Work required:
Every record that follows needs to be written out again, exactly.

===== Recorded information

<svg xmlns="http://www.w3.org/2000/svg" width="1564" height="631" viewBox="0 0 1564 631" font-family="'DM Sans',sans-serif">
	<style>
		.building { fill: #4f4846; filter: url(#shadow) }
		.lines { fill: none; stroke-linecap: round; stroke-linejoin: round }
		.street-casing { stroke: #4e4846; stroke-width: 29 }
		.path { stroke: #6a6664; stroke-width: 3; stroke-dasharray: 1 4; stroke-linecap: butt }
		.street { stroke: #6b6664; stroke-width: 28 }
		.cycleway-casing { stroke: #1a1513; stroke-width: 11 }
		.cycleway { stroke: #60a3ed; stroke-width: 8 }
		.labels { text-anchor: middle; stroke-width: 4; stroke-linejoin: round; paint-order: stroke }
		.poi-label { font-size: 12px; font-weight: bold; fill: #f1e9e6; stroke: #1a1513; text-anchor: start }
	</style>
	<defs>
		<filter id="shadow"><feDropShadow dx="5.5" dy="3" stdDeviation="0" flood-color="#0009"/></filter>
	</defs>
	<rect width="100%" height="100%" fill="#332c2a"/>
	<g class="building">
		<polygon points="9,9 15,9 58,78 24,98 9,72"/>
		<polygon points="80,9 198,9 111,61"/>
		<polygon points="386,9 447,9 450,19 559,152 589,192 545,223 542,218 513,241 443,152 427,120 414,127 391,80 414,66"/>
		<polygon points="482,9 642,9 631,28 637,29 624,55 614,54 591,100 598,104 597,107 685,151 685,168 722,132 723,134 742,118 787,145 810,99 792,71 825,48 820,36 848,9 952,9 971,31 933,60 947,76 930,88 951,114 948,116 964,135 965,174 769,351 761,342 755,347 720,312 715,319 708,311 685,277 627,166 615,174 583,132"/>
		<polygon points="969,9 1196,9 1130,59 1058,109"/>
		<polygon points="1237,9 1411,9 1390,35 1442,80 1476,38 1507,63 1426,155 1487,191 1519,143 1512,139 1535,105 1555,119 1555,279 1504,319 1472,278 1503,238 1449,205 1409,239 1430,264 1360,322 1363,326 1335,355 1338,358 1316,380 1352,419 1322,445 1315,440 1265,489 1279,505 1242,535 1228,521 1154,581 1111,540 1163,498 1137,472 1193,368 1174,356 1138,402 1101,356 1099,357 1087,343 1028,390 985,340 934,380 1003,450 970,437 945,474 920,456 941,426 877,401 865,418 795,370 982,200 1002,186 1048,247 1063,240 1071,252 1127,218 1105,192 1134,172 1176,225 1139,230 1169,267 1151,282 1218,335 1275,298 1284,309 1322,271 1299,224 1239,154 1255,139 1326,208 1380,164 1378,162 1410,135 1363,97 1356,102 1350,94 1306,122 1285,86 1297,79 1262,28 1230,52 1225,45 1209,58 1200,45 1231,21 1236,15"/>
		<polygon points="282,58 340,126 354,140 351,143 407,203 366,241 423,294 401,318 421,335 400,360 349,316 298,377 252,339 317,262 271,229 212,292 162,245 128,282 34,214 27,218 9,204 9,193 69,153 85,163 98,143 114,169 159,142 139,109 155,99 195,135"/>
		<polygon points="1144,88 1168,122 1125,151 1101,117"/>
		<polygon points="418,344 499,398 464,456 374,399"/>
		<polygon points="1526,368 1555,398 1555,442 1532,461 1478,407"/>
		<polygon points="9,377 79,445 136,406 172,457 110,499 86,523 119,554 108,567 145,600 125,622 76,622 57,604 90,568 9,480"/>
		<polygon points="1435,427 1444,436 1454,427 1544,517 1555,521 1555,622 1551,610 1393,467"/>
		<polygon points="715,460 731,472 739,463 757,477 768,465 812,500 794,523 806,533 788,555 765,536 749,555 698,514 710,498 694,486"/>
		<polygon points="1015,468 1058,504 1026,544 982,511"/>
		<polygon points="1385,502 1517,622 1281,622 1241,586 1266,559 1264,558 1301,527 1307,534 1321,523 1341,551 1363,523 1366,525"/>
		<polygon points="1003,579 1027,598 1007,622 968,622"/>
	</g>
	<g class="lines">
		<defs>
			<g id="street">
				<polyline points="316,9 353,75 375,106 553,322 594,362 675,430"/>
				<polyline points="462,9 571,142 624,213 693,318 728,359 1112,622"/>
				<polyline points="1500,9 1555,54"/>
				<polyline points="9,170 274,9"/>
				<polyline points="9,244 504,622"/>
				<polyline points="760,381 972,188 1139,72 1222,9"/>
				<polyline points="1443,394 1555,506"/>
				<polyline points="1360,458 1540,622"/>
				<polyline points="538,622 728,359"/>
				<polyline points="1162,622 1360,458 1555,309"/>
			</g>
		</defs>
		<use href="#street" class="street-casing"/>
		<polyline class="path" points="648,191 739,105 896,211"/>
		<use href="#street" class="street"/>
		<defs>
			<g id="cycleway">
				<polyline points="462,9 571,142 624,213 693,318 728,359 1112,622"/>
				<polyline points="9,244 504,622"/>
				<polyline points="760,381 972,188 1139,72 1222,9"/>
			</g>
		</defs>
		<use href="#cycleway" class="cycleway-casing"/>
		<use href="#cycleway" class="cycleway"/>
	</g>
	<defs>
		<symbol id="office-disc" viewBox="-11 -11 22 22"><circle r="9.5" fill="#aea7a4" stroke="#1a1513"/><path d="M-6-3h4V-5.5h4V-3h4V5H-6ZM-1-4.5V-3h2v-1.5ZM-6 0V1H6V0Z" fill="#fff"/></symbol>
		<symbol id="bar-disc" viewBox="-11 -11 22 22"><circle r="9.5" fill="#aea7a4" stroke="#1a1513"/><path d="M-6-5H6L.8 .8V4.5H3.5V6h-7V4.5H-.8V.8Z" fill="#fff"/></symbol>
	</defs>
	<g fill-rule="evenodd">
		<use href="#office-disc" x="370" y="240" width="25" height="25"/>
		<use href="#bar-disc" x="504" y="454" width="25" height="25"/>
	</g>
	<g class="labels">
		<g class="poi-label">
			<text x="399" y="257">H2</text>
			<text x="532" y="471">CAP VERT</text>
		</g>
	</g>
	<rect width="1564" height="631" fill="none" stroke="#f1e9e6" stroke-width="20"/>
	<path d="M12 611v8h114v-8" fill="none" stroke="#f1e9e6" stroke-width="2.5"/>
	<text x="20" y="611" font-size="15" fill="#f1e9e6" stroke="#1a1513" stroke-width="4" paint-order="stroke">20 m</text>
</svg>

==========

Task solution:
<svg xmlns="http://www.w3.org/2000/svg" width="1564" height="631" viewBox="0 0 1564 631" font-family="'DM Sans',sans-serif">
	<style>
		.building { fill: #4f4846; filter: url(#shadow) }
		.lines { fill: none; stroke-linecap: round; stroke-linejoin: round }
		.street-casing { stroke: #4e4846; stroke-width: 29 }
		.path { stroke: #6a6664; stroke-width: 3; stroke-dasharray: 1 4; stroke-linecap: butt }
		.street { stroke: #6b6664; stroke-width: 28 }
		.cycleway-casing { stroke: #1a1513; stroke-width: 11 }
		.cycleway { stroke: #60a3ed; stroke-width: 8 }
		.labels { text-anchor: middle; stroke-width: 4; stroke-linejoin: round; paint-order: stroke }
		.poi-label { font-size: 12px; font-weight: bold; fill: #f1e9e6; stroke: #1a1513; text-anchor: start }
	</style>
	<defs>
		<filter id="shadow"><feDropShadow dx="5.5" dy="3" stdDeviation="0" flood-color="#0009"/></filter>
	</defs>
	<rect width="100%" height="100%" fill="#332c2a"/>
	<g class="building">
		<polygon points="9,9 15,9 58,78 24,98 9,72"/>
		<polygon points="80,9 198,9 111,61"/>
		<polygon points="386,9 447,9 450,19 559,152 589,192 545,223 542,218 513,241 443,152 427,120 414,127 391,80 414,66"/>
		<polygon points="482,9 642,9 631,28 637,29 624,55 614,54 591,100 598,104 597,107 685,151 685,168 722,132 723,134 742,118 787,145 810,99 792,71 825,48 820,36 848,9 952,9 971,31 933,60 947,76 930,88 951,114 948,116 964,135 965,174 769,351 761,342 755,347 720,312 715,319 708,311 685,277 627,166 615,174 583,132"/>
		<polygon points="969,9 1196,9 1130,59 1058,109"/>
		<polygon points="1237,9 1411,9 1390,35 1442,80 1476,38 1507,63 1426,155 1487,191 1519,143 1512,139 1535,105 1555,119 1555,279 1504,319 1472,278 1503,238 1449,205 1409,239 1430,264 1360,322 1363,326 1335,355 1338,358 1316,380 1352,419 1322,445 1315,440 1265,489 1279,505 1242,535 1228,521 1154,581 1111,540 1163,498 1137,472 1193,368 1174,356 1138,402 1101,356 1099,357 1087,343 1028,390 985,340 934,380 1003,450 970,437 945,474 920,456 941,426 877,401 865,418 795,370 982,200 1002,186 1048,247 1063,240 1071,252 1127,218 1105,192 1134,172 1176,225 1139,230 1169,267 1151,282 1218,335 1275,298 1284,309 1322,271 1299,224 1239,154 1255,139 1326,208 1380,164 1378,162 1410,135 1363,97 1356,102 1350,94 1306,122 1285,86 1297,79 1262,28 1230,52 1225,45 1209,58 1200,45 1231,21 1236,15"/>
		<polygon points="282,58 340,126 354,140 351,143 407,203 366,241 423,294 401,318 421,335 400,360 349,316 298,377 252,339 317,262 271,229 212,292 162,245 128,282 34,214 27,218 9,204 9,193 69,153 85,163 98,143 114,169 159,142 139,109 155,99 195,135"/>
		<polygon points="1144,88 1168,122 1125,151 1101,117"/>
		<polygon points="418,344 499,398 464,456 374,399"/>
		<polygon points="1526,368 1555,398 1555,442 1532,461 1478,407"/>
		<polygon points="9,377 79,445 136,406 172,457 110,499 86,523 119,554 108,567 145,600 125,622 76,622 57,604 90,568 9,480"/>
		<polygon points="1435,427 1444,436 1454,427 1544,517 1555,521 1555,622 1551,610 1393,467"/>
		<polygon points="715,460 731,472 739,463 757,477 768,465 812,500 794,523 806,533 788,555 765,536 749,555 698,514 710,498 694,486"/>
		<polygon points="1015,468 1058,504 1026,544 982,511"/>
		<polygon points="1385,502 1517,622 1281,622 1241,586 1266,559 1264,558 1301,527 1307,534 1321,523 1341,551 1363,523 1366,525"/>
		<polygon points="1003,579 1027,598 1007,622 968,622"/>
	</g>
	<g class="lines">
		<defs>
			<g id="street">
				<polyline points="316,9 353,75 375,106 553,322 594,362 675,430"/>
				<polyline points="462,9 571,142 624,213 693,318 728,359 1112,622"/>
				<polyline points="1500,9 1555,54"/>
				<polyline points="9,170 274,9"/>
				<polyline points="9,244 504,622"/>
				<polyline points="760,381 972,188 1139,72 1222,9"/>
				<polyline points="1443,394 1555,506"/>
				<polyline points="1360,458 1540,622"/>
				<polyline points="538,622 728,359"/>
				<polyline points="1162,622 1360,458 1555,309"/>
			</g>
		</defs>
		<use href="#street" class="street-casing"/>
		<polyline class="path" points="648,191 739,105 896,211"/>
		<use href="#street" class="street"/>
		<defs>
			<g id="cycleway">
				<polyline points="462,9 571,142 624,213 693,318 728,359 1112,622"/>
				<polyline points="9,244 504,622"/>
				<polyline points="760,381 972,188 1139,72 1222,9"/>
			</g>
		</defs>
		<use href="#cycleway" class="cycleway-casing"/>
		<use href="#cycleway" class="cycleway"/>
	</g>
	<defs>
		<symbol id="office-disc" viewBox="-11 -11 22 22"><circle r="9.5" fill="#aea7a4" stroke="#1a1513"/><path d="M-6-3h4V-5.5h4V-3h4V5H-6ZM-1-4.5V-3h2v-1.5ZM-6 0V1H6V0Z" fill="#fff"/></symbol>
		<symbol id="bar-disc" viewBox="-11 -11 22 22"><circle r="9.5" fill="#aea7a4" stroke="#1a1513"/><path d="M-6-5H6L.8 .8V4.5H3.5V6h-7V4.5H-.8V.8Z" fill="#fff"/></symbol>
	</defs>
	<g fill-rule="evenodd">
		<use href="#office-disc" x="370" y="240" width="25" height="25"/>
		<use href="#bar-disc" x="504" y="454" width="25" height="25"/>
	</g>
	<g class="labels">
		<g class="poi-label">
			<text x="399" y="257">H2</text>
			<text x="532" y="471">CAP VERT</text>
		</g>
	</g>
	<rect width="1564" height="631" fill="none" stroke="#f1e9e6" stroke-width="20"/>
	<path d="M12 611v8h114v-8" fill="none" stroke="#f1e9e6" stroke-width="2.5"/>
	<text x="20" y="611" font-size="15" fill="#f1e9e6" stroke="#1a1513" stroke-width="4" paint-order="stroke">20 m</text>
</svg>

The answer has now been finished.